Une fois que le feu passe au rouge, ils saisissent également cette occasion d’arrêt pour approcher ces derniers et soumettre une doléance. « Nous demandons de l’aide. Votre contribution s’il vous plait » lancent-ils. Et des âmes sensibles réagissent. « Notre journée se passe bien avec l’aide des gens », a affirmé Rachide Yamwenda.
Ils se voient souvent obligés d’aider certaines personnes qui ont du mal à faire démarrer leurs engins lorsque le feu passe au vert en les poussant par l’arrière. En effet, juste après notre arrivée, une pareille scène s’est produite. L’un d’entre eux a aidé un homme à pousser sa voiture afin de libérer la voie.
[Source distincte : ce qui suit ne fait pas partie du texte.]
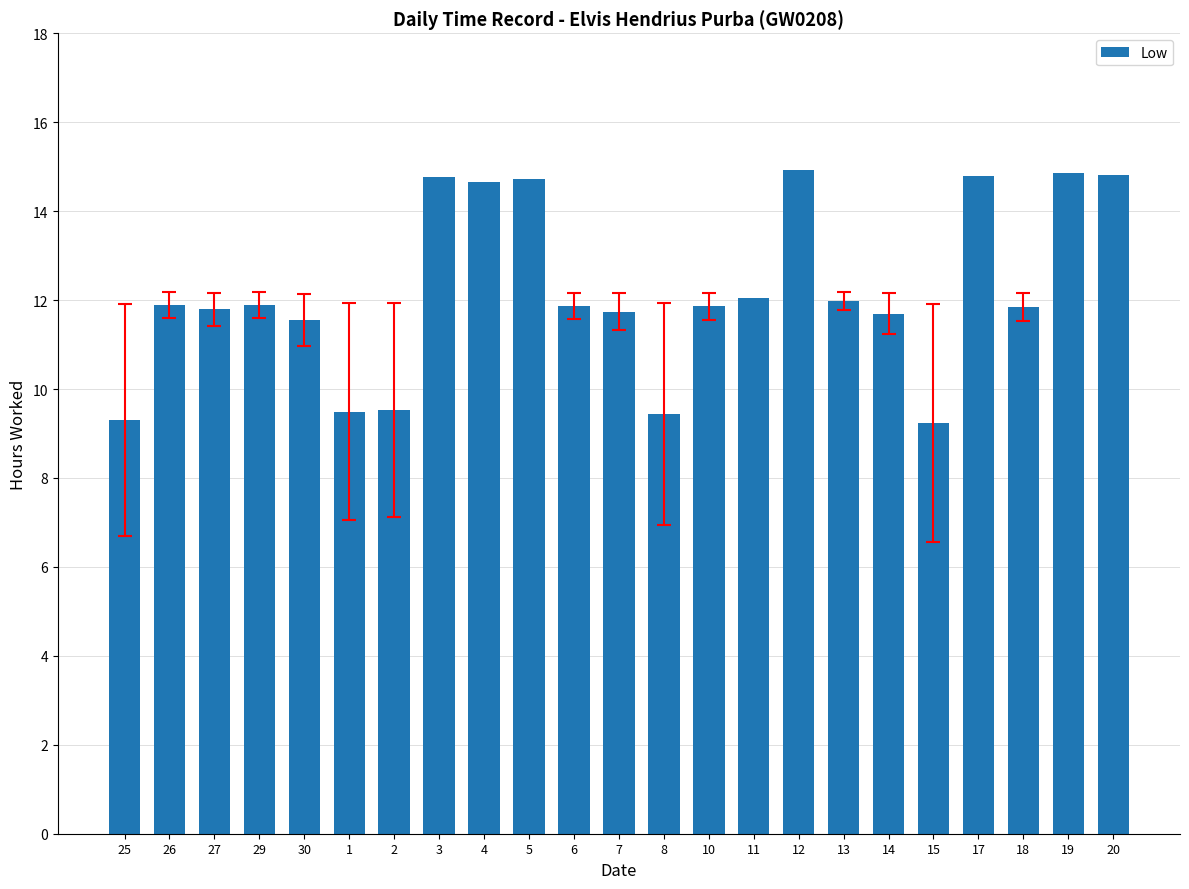

What is the difference between the maximum and minimum values?

5.7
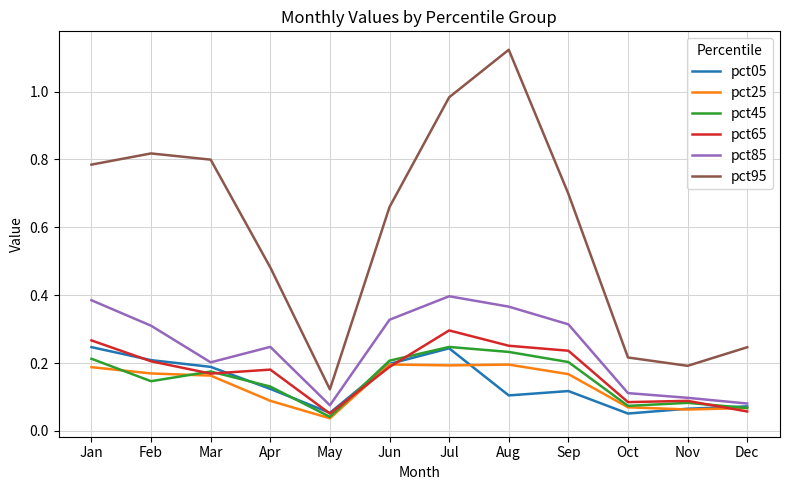

True or false: pct95 and pct45 cross at least once.

False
Cependant, des difficultés ne manquent pas. Latifa Rabo nous confie qu’ils passent 11 heures de temps par jour pour règlementer la circulation. « Nous montons de 7h à 13 h. Nous prenons la pause et nous reprenons de 14h à 17h, chaque jour. Nous ne recevons pas de salaire par mois. Nous nous en sortons grâce à la contribution de certains usagers. Ce qui permet à chacun d’avoir au moins 1000f à la fin de la journée », explique-t-elle.
Les accidents de la route, monnaie courante à Ouagadougou
Selon Sayouba Nikièma, commerçant de fauteuils, dans une ville comme Ouagadougou où les accidents de la route sont devenus monnaie courante, l’initiative prise par l’AFOV de sécuriser la circulation est salutaire. « Vous verrez des enfants de rien du tout qui font des acrobaties avec les motos et ils ne se posent même pas de questions sur la densité de la circulation. Je me dis qu’ils n’ont pas été beaucoup sensibilisés sur ça et quand je regarde, c’est décevant », a-t-il lâché. Et il poursuit sur la dégradation de la qualité de leur prestation. « Ils faisaient un très bon boulot au début surtout quand on fait face aux situations de délestages. Mais, avec le temps, ils ont baissé la rigueur qui faisait leur particularité », a-t-il indiqué.
Pour lui, la présence des agents de l’AFOV au niveau du feu tricolore n’a pas de changement capital. « En temps normal, leur présence devrait amoindrir les accidents de la route. Mais, nous ne pouvons pas passer toute une journée sans constater un accident. Je me demande s’ils ont reçu des formations avant de venir commencer à travailler », s’est-il interrogé.
A l’endroit de tous, le message de Latifatou Rabo est interpellateur. « Je demande à tout un chacun de circuler à vitesse modéré. Certes, nous essayons d’éviter les accidents mais si on ne nous facilite pas la tâche, c’est compliqué », a-t-elle lancé.
Selon Sayouba Nikièma, l’Etat doit intégrer le code de la route dans le programme scolaire. Je ne parle pas de permis de conduire mais plutôt, du code de la route », a-t-il laissé entendre.
A l’en croire, tous n’ont pas les moyens de faire le permis de conduire mais, tous ont besoin d’emprunter la route et la maîtrise du code de la route serait bénéfique à tous. « J’insiste sur l’éducation parce que tous les enfants qui naissent aujourd’hui ont des fortes chances d’aller à l’école », a-t-il expliqué.